Bahraini sheikha, style influencer, and founder of The Overdressed blog, Dana Al Khalifa, likes her jewelry to tell a story. While in conversation with Vogue Arabia, she muses about the tiny pearl earrings she was wearing, “My cousin Lulwa [an Arabic name derived from the word pearl], who is like a sister to me, gifted them to my baby daughter.” Al Khalifa’s take on jewelry mirrors her approach to personal style, “I’m not interested in of-the-moment trends. I’m interested in forever pieces. My motto has always been, ‘A crisp, cotton shirt over trendy polyester,’” she states.
Decorative or delicate, jewelry can help build a visual identity.

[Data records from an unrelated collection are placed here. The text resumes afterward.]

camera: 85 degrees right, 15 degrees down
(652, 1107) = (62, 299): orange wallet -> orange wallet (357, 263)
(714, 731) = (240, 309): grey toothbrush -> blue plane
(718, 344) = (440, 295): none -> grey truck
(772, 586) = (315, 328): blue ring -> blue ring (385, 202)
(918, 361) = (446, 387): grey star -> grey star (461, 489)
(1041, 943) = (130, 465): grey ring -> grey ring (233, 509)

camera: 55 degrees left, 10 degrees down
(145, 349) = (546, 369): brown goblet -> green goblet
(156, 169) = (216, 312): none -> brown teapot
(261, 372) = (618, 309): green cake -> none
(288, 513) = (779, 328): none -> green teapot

Take American Vogue‘s former Editor-in-Chief, Diana Vreeland. The legendary editor was known for her pulled together outfits and eye-catching oversized jewelry, that popped against her uniform canvas, such as the Trophée de Vaillance brooch designed by Jean Schlumberger and the Bulgari enamel snake belt that she routinely wore as a necklace. In a similar aesthetic, fashion icon Iris Apfel, is celebrated for her texture-heavy ensembles that are accessorized with a weighty composition of colorful baubles. Think layers of beaded, date-shaped, amber and veined turquoise necklaces simultaneously styled with chunky rows of tribal-inspired cuffs. In contrast, Vogue Paris’ Editor-in-Chief, Emmanuelle Alt, is recognized for her capsule wardrobe that she elevates with a Cartier Tank watch and Love bracelet, and minimal ring bands. Meanwhile, Vogue Arabia’s Editor-in-Chief, Deena Aljuhani Abdulaziz, echoes her sartorial elegance with a twist by dressing her ears with multiple studs designed by Sophie Bille Brahe and Monique Péan.

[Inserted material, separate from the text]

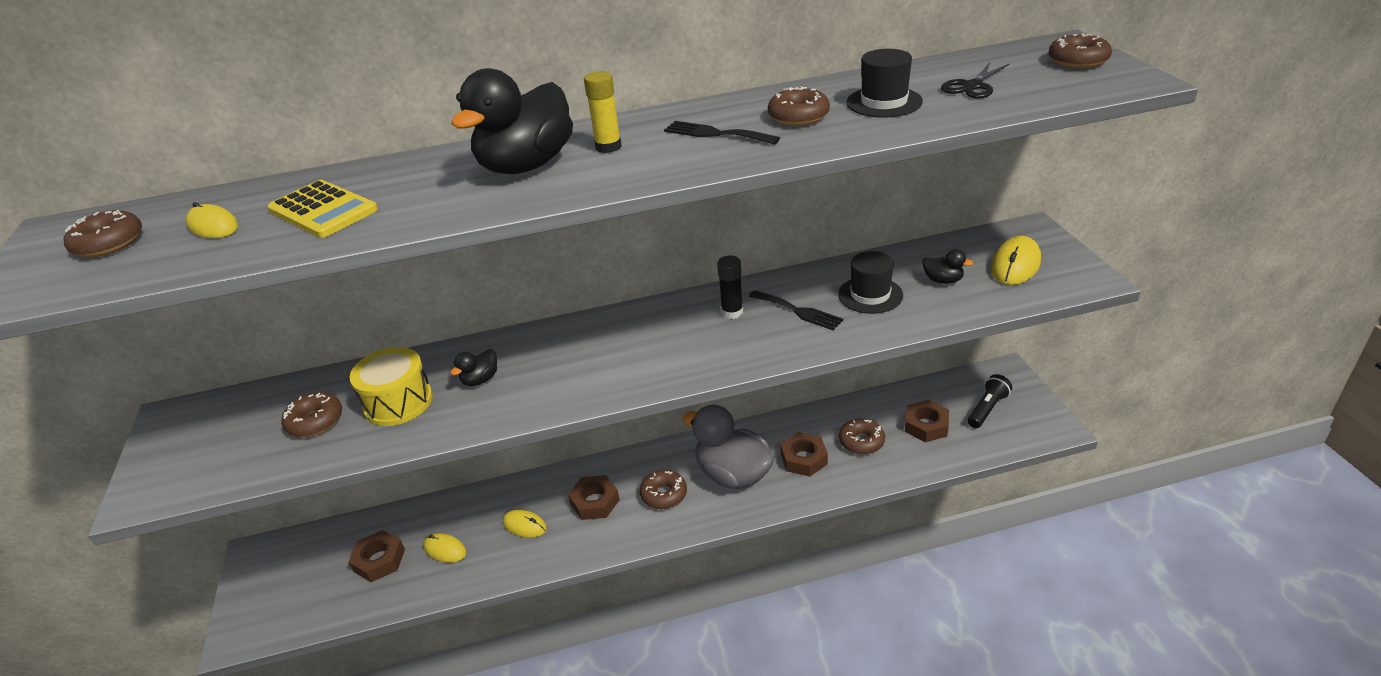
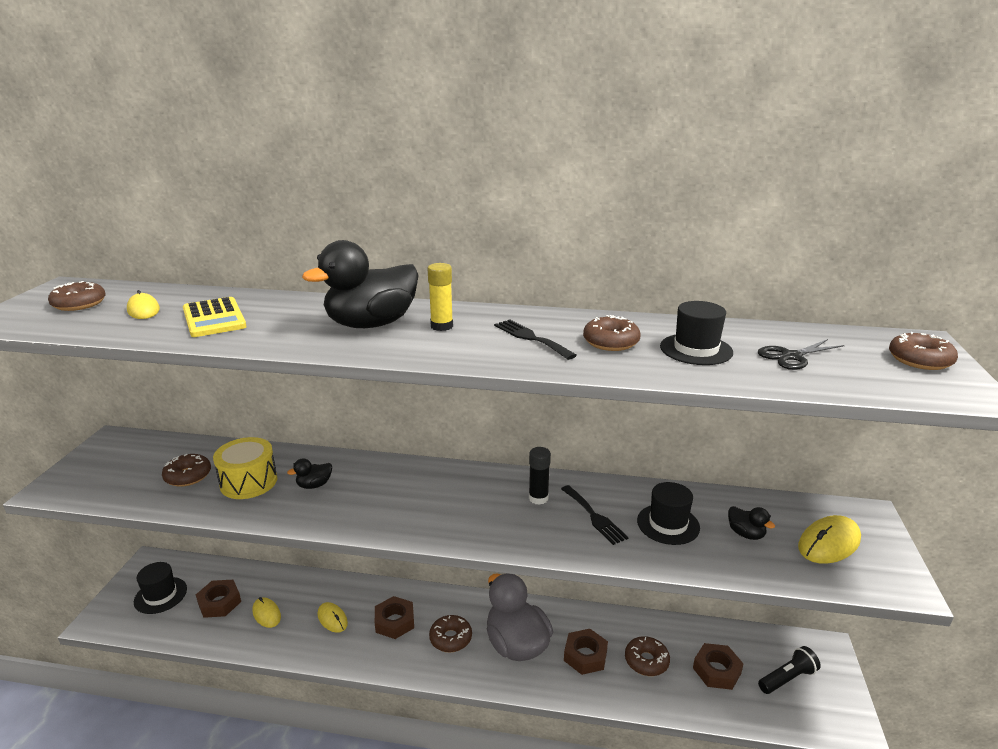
camera: 20 degrees right, 10 degrees down
(298, 581) = (160, 595): none -> black hat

For all her love of jewelry, Al Khalifa keeps it simple. Her jewelry sensibility is translated through her personal edit that began with a Luca Carati chain necklace scattered with spotlight diamonds that her mother gave her when she was 16 (for good grades). From that moment, Al Khalifa began amassing a collection that includes delicate diamond bands, cocktail rings, and colorful gemstone adornments. Here, she discusses with Vogue Arabia her favorite pieces, how she styles them, and her annual showcase at Bahrain’s Jewellery Arabia under the umbrella of The Overdressed Pavilion that’s set to take place on November 22nd.
ON HER FAVORITE JEWELRY PIECE
I love a good ring. From cocktail rings and engagement styles to bold rings. My collection ranges from lime green citrine [rings] to very fine diamond bands, but I only ever wear one or two at a time. My daily jewelry is a very delicate diamond ring styled with my wedding ring.
ON JEWELRY BOX STAPLES
A beautiful pair of earrings is a must-have. I feel like the right type of earrings enhances your features. However, bigger is not always better. No one is going to be looking at your face or listening to what you’re saying when you smack five carat studs on. Don’t get me wrong, I’m not someone that doesn’t like five carat diamonds, but your ear is not that big.
ON SINGLE WOMEN PULLING OFF DIAMOND SOLITAIRES
I really don’t’ think it’s fair that diamond solitaire rings are associated with marriage. Everybody should be able to wear them. I think colored stones—like baguette-cut pink sapphires or yellow citrines—are beautiful. Layering them or breaking them up with a fine diamond band in the middle is very elegant.
ON THE OVERDRESSED PAVILLION
Traditionally, in the Middle East, you are given beautiful jewelry when you get married—not because you’ve been working for five years. I wanted to curate a selection of jewelry for women that want to spend on themselves (with a budget of US $10,000 to US $15,000) and buy something beautiful and wear it daily. Let’s face it, all of us who got married have jewelry from our parents that’s just sitting in the safe gathering dust. None of us are wearing our wedding sets to go grocery shopping.
ON FAVORITE JEWELRY DESIGNERS
For international brands, I like the very classic look of Louis Cartier; the fun and modern designs from Hemmerle; and Suzanne Kalan’s fine jewelry that speaks to the young, working woman. As for regional jewelers, I like Muneera Al Sharhan. She’s a Kuwaiti goldsmith who does most of her work by hand. Another label is Charmaleena from Jeddah, for its transformable jewelry. Then there’s Nuun. I love the designer’s beautiful take on the traditional Albanjeri bracelet through her Banajer bangles. She’s made a modern version of it, which are two bangles with triangle edges that fit into each other.